It has been quite a while since my last post, and for this I apologize. After the whirlwind of travelling adventures that took place in April, May has slowed down a bit. However, I’ve still been up to lots of entertaining activities, so I shall take advantage of this blog to write about them!

For quite a few years now, Sebastien has attended a Wine Festival just outside of Berlin during a weekend in late April/early May. I often get to hear about the Wine Festival, but have always been unable to attend thanks to living in Canada. But like so many other things I have finally been able to partake in this year, I was able to come to the Wine Festival! A group of us (some of Sebastien’s friends, along with one of my good friends from England), took the Regional train out to the small town of Werder, where the festival takes place. Apparently this town is extremely quiet for most of the year, but during the festival it goes insane. Reminds me a bit of the Canmore Highland Games in that way, except that the festival goes on for multiple weekends.

Exercises to complete =
• 1. Answer these questions from the blog post about the wine festival, one line each, marked (a), (b) and (c):
(a) Which month does the writer say has slowed down?
(b) In what town does the festival take place?
(c) What event does the festival remind the writer of?
• 2. Extend the blog post about the wine festival by writing what comes next after its final sentence.

Extracted entries =
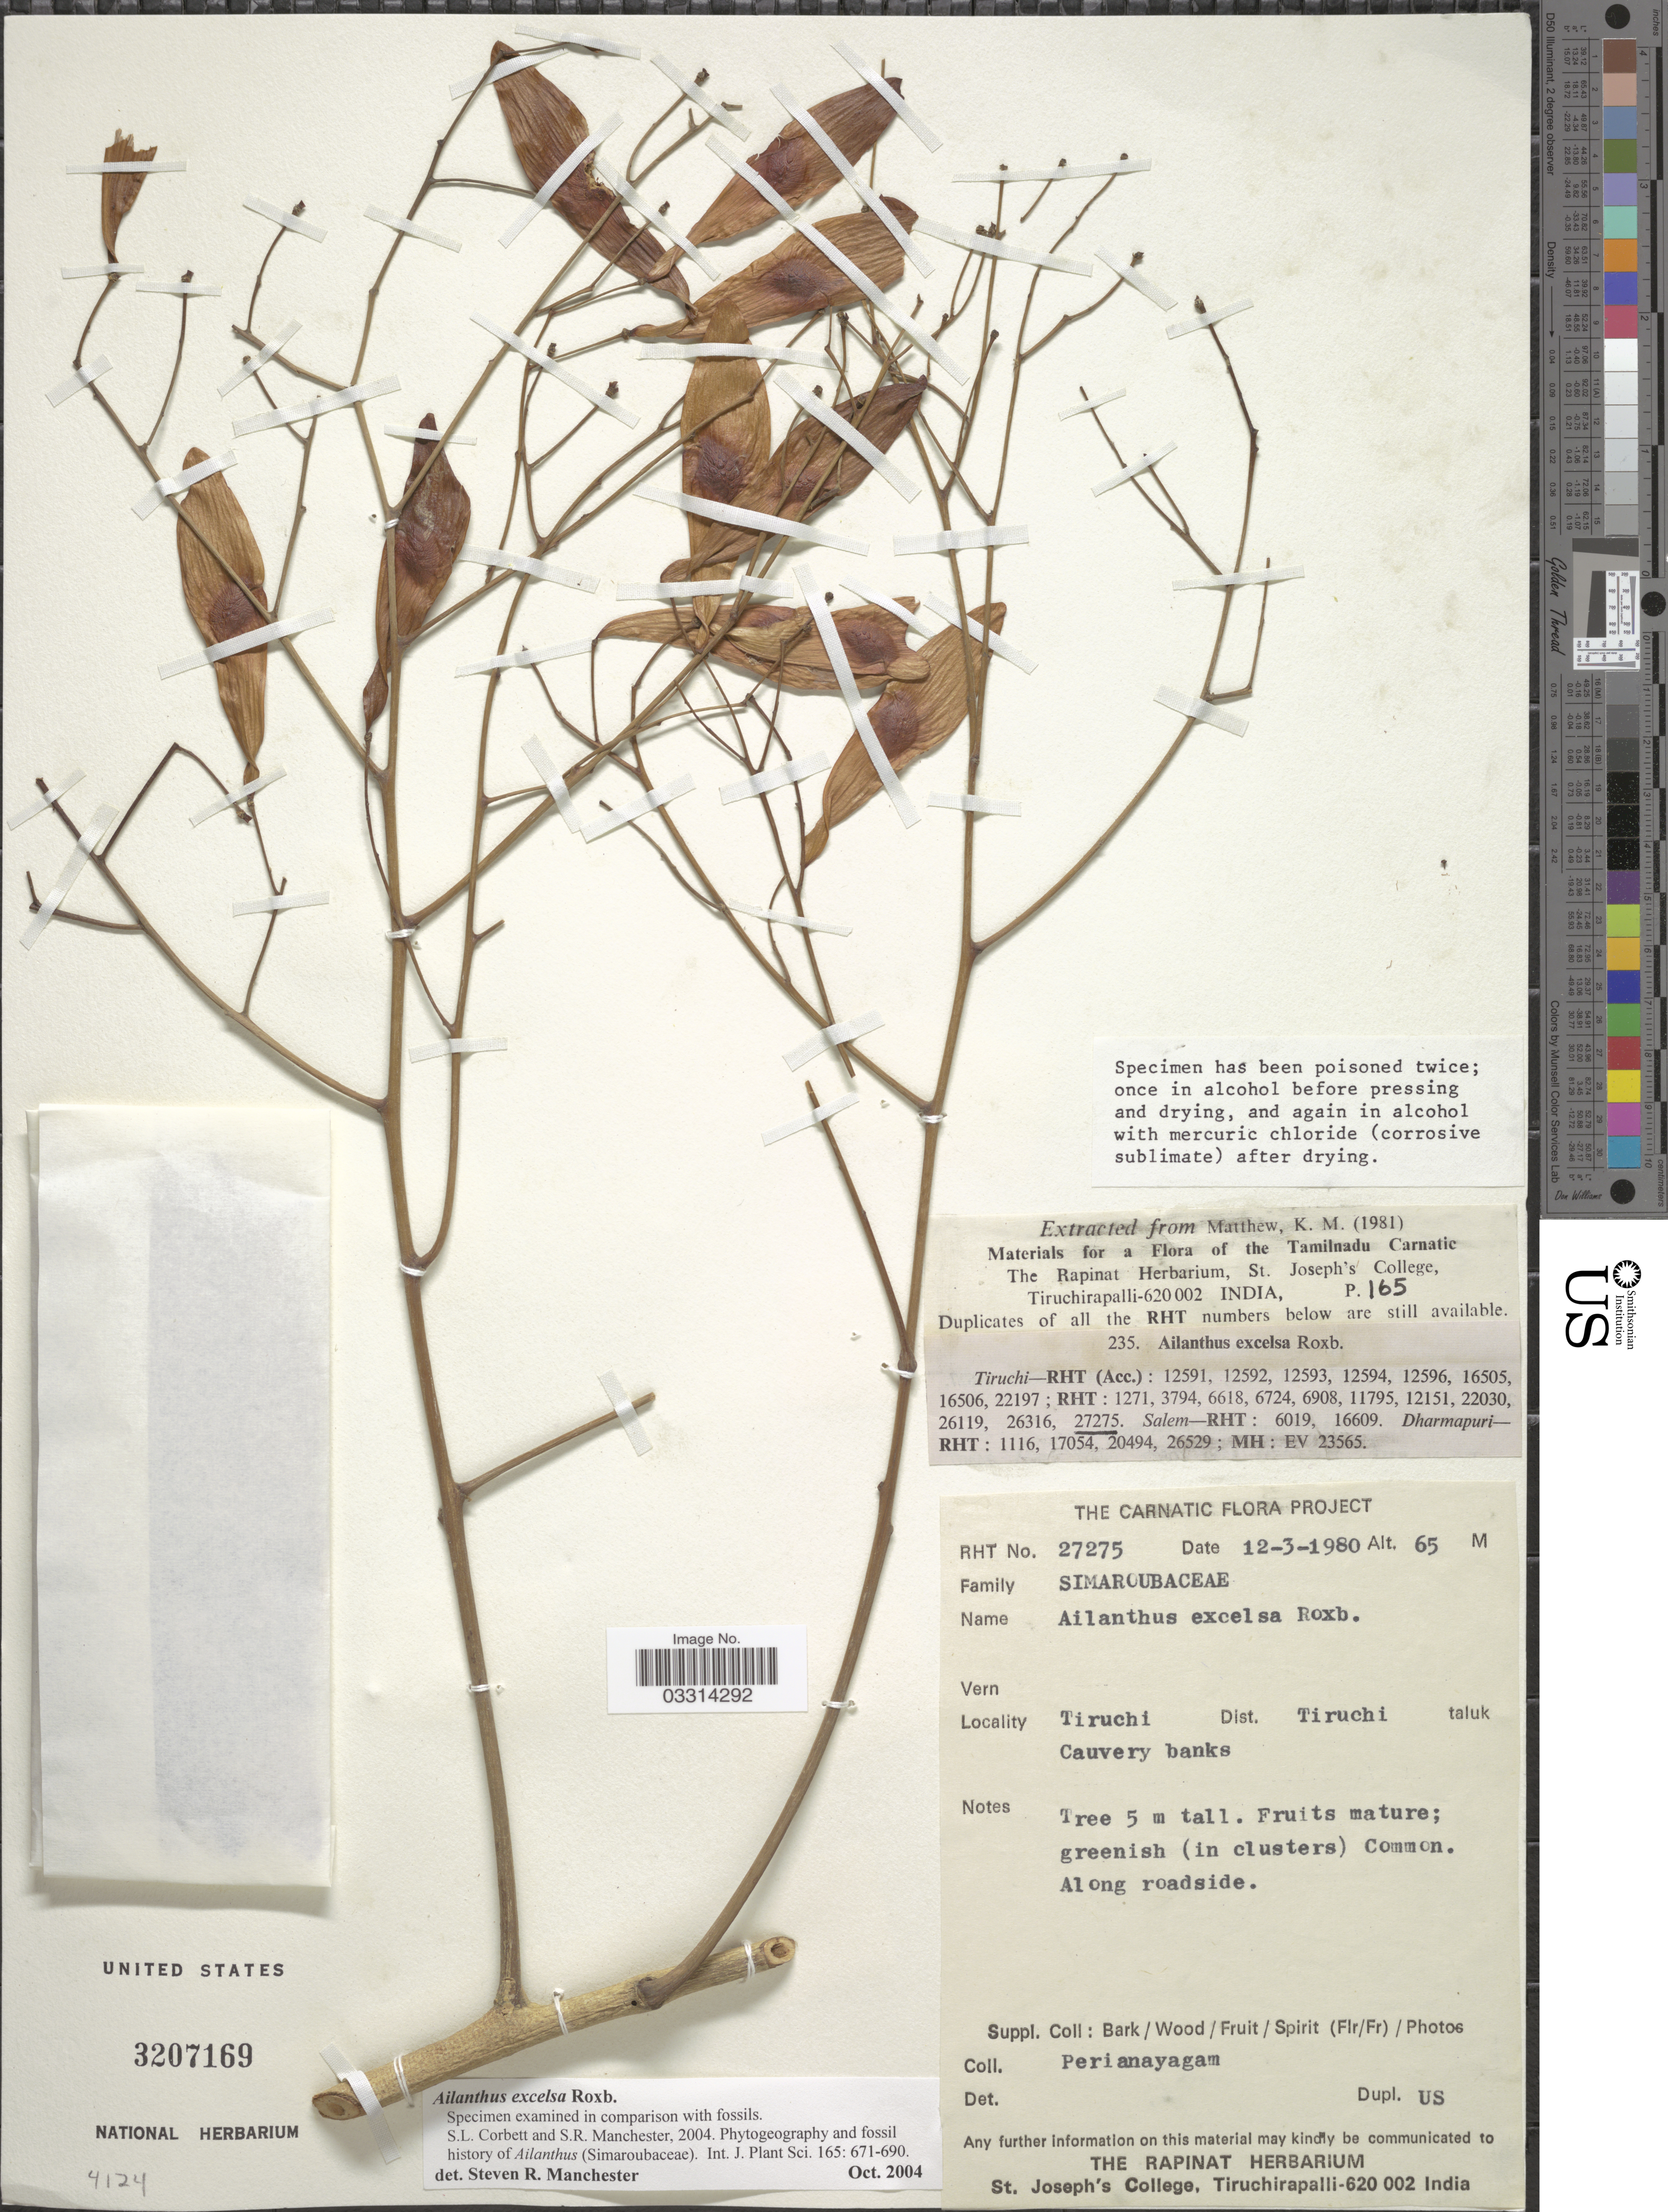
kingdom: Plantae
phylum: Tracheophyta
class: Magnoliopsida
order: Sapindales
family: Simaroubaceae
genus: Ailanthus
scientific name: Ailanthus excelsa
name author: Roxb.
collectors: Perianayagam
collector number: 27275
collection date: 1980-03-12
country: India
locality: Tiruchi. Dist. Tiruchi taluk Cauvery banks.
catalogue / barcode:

Final results =
• 1.
(a) May
(b) Werder
(c) The Canmore Highland Games

• 2.
The proper name of this festival is “Baumblütenfest,” and it is primarily a celebration of Spring and blooming flowers. A large part of the festival is the fruit-flavoured wine. When we first got off the train in Werder, there was a wine stand selling 1 litre bottles for 5 euros. They had tasty flavours like raspberry, strawberry, rhubarb, cherry, and pear. Sebastien and his group knew to stop and pick up a bottle here, because everywhere else within the festival was selling the bottles for a minimum of 6 euros. By this point, it was about 11am – perfect time for a bottle of cherry wine!

It was quite a long walk from the train station to the area where the primary festival takes place. We walked along a main residential street, and eventually stands started appearing along the sides of the road.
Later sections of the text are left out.